The resettlement will be done in phases and cannot be done in one go, the Sri lanka government said, he added.

Expressing satisfaction at the Sri Lankan government’s response to the team that had MPs from the DMK, the Congress and the VCK, Karunanidhi said the first phase of resettlement of internally displaced people (IDP) will start Thursday and will be completed in 15 days.

The MPs delegation returned here Wednesday evening after its five-day tour of the island-nation to assess the living conditions of the Tamils in the camps after Sri Lankan forces crushed the Liberation Tigers of Tamil Eelam (LTTE).

Earlier in the evening, Karunanidhi received the delegation led by T.R.Baalu of the DMK at the airport. The team briefed him on its tour.

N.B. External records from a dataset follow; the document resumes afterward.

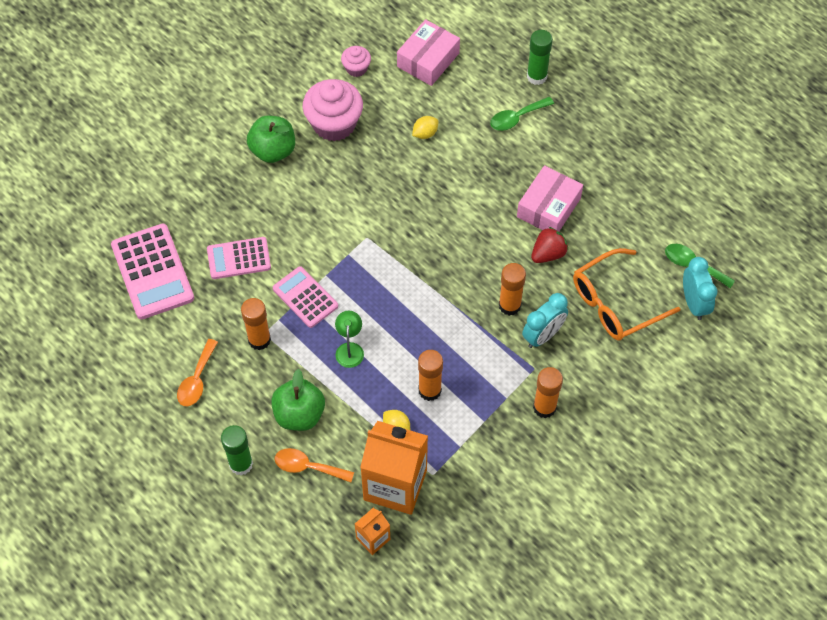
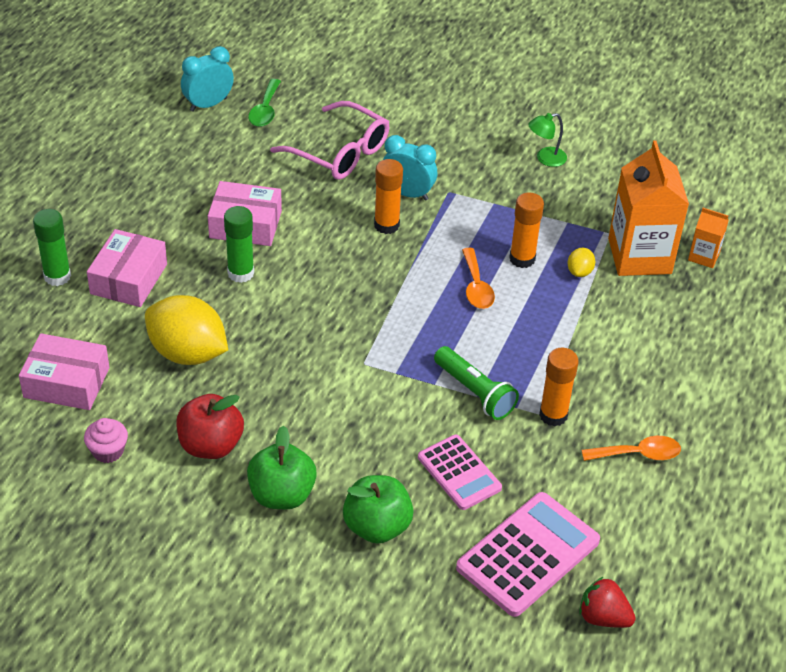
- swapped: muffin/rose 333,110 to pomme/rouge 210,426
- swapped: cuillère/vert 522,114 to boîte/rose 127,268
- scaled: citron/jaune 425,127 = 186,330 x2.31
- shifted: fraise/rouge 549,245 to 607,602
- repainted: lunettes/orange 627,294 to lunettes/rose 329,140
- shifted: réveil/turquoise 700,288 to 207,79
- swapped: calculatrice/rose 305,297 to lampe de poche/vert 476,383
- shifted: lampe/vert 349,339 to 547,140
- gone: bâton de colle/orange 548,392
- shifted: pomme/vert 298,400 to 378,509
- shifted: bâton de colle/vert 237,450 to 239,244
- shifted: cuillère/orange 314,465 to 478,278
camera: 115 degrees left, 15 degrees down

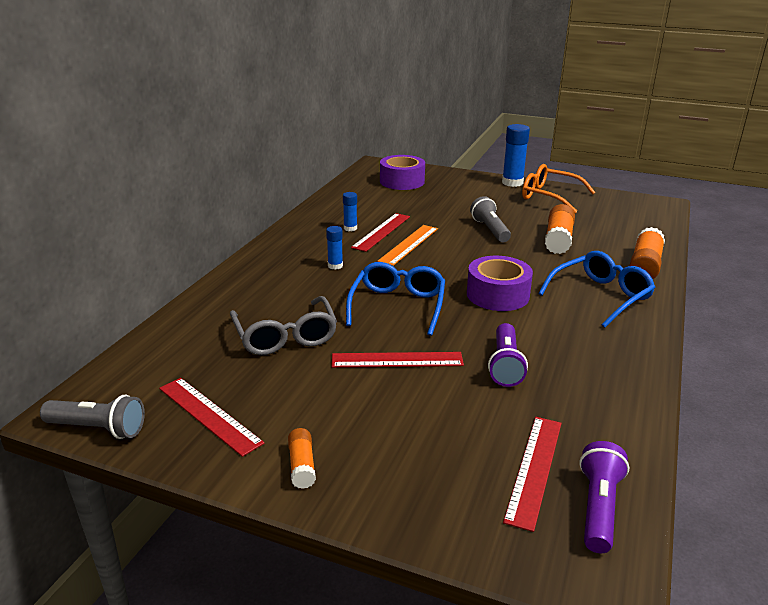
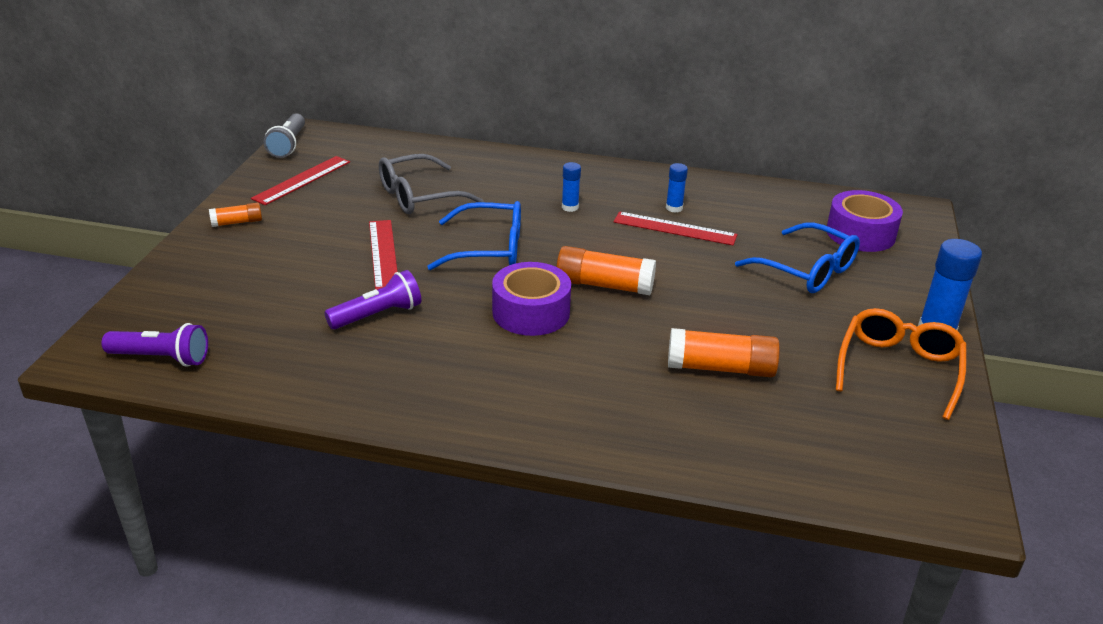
- gone: lampe de poche/gris 490,219
- gone: règle/orange 407,245
- shifted: bâton de colle/orange 647,253 to 606,270
- shifted: lunettes/bleu 597,289 to 797,257
- rotated: lampe de poche/violet 508,355 = 372,299 150 degrees clockwise
- gone: règle/rouge 532,474
camera: 80 degrees right, 5 degrees up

Karunanidhi said the MPs delegation in its meetings with the Sri Lankan president and other officials stressed the importance of sending the people living in the camps back to their original homes.

On the issue of a political solution for the more than two decades old ethnic problem, Rajapaksa did not indicate any time frame, according to the chief minister.

Karunanidhi said the state government will urge the Indian government to render more help to Sri Lanka to complete the demining of the areas so that the people remaining in the camps can be resettled at the earliest.

“The MPs team also urged the Sri Lankan government to hand over the children orphaned in the war to NGOs. The Sri Lankan government has assured that steps are being taken in this regard,” Karunanidhi said.

“The Sri Lankan government requested the MPs to get from the Indian government further assistance in the form of food items, building materials, agricultural implements,” he said.

On the issue of the Sri Lankan Navy attacking Indian fishermen, Karunanidhi said Sri Lanka has assured the MPs delegation that such attacks will not happen and has also requested the cooperation of the Indian government on this count.

Kanimozhi, a team member and Karunanidhi’s daughter, said it was not a guided tour. “There were no restrictions on us about the places to be visited and not to be visited.”